# Assignment:
Please give the lines below again exactly as they stand, from the one that contains "middle pip: (127, 158)" up to and including the one that contains "ring tip: (319, 220)", leaving all pictures out.

------------------------------------------------------------------------

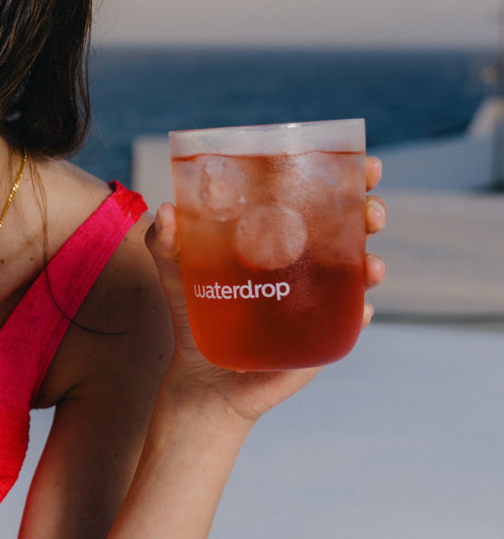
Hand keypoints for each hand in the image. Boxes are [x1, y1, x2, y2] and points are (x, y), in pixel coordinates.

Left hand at [145, 154, 388, 423]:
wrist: (200, 375)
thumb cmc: (192, 311)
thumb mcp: (174, 270)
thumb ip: (165, 240)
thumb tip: (167, 210)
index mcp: (281, 233)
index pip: (321, 196)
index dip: (349, 177)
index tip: (368, 164)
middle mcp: (306, 261)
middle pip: (352, 228)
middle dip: (371, 212)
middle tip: (370, 210)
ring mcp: (318, 298)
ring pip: (361, 273)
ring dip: (373, 264)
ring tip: (371, 266)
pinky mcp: (318, 335)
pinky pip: (349, 322)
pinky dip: (360, 314)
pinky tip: (362, 309)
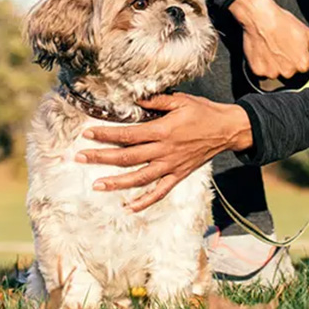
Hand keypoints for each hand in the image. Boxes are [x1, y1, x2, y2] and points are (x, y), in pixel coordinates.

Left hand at [76, 93, 251, 210]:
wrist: (228, 129)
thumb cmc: (204, 112)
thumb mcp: (181, 100)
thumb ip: (157, 101)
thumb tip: (135, 100)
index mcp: (163, 130)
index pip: (128, 134)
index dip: (106, 134)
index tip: (87, 134)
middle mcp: (164, 151)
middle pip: (127, 158)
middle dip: (101, 158)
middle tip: (79, 157)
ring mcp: (171, 166)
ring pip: (139, 178)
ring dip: (116, 183)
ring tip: (96, 185)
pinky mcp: (179, 175)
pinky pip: (160, 192)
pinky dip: (145, 201)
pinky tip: (129, 208)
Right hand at [229, 0, 308, 79]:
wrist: (260, 17)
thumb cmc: (283, 23)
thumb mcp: (308, 33)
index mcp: (301, 64)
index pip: (304, 68)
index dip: (300, 57)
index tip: (294, 48)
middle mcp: (287, 72)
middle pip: (290, 72)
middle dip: (288, 62)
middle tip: (283, 46)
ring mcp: (271, 72)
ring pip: (276, 72)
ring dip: (275, 64)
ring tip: (273, 47)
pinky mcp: (258, 71)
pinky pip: (263, 71)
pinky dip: (263, 64)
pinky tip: (264, 51)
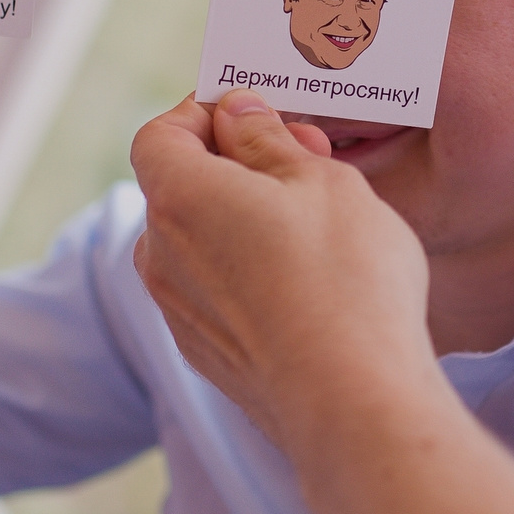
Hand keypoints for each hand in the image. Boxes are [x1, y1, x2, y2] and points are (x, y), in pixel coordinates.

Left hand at [130, 89, 436, 455]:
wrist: (352, 402)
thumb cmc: (343, 279)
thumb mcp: (320, 181)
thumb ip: (267, 141)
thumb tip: (236, 115)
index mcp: (178, 198)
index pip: (160, 134)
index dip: (203, 112)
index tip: (255, 111)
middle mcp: (160, 255)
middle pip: (180, 186)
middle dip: (237, 162)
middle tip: (309, 157)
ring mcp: (179, 312)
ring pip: (199, 241)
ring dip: (245, 217)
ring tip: (319, 220)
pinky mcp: (207, 355)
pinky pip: (215, 290)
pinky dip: (248, 269)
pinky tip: (310, 280)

------------------------------------------------------------------------

# Problem solution:
middle pip: (127, 158)
middle dip: (101, 158)
middle tip: (79, 157)
ring mcp: (171, 166)
ring pip: (139, 178)
ring dip: (116, 183)
ring tip: (96, 185)
pinky mcp: (179, 175)
pinky pip: (160, 192)
pinky dip: (145, 201)
pinky tip: (129, 208)
Right hand at [229, 0, 308, 79]:
wrist: (260, 17)
thumb cmc: (283, 23)
thumb mcp: (308, 33)
index mcp: (301, 64)
index pip: (304, 68)
index dip: (300, 57)
index tip: (294, 48)
middle mcp: (287, 72)
middle pip: (290, 72)
middle dip: (288, 62)
middle tip: (283, 46)
ring mcp: (271, 72)
ring pip: (276, 72)
ring dip: (275, 64)
ring tip: (273, 47)
pinky mcp: (258, 71)
pinky pip: (263, 71)
pinky dip: (263, 64)
pinky tip: (264, 51)
Hand keypoints for each hand in the image. Boxes are [x1, y1, x2, y2] and points are (x, y), in pixel coordinates.

Left hand at [130, 89, 436, 455]:
wrist: (352, 402)
thumb cmc: (343, 279)
thumb mcp: (320, 181)
thumb ip: (267, 141)
thumb tip: (236, 115)
index mcp: (178, 198)
index pip: (160, 134)
index dip: (203, 112)
index tip: (255, 111)
middle mcp: (160, 255)
middle pip: (180, 186)
middle dip: (237, 162)
middle tip: (309, 157)
ring mcp: (179, 312)
ring pip: (199, 241)
ring dip: (245, 217)
ring tip: (319, 220)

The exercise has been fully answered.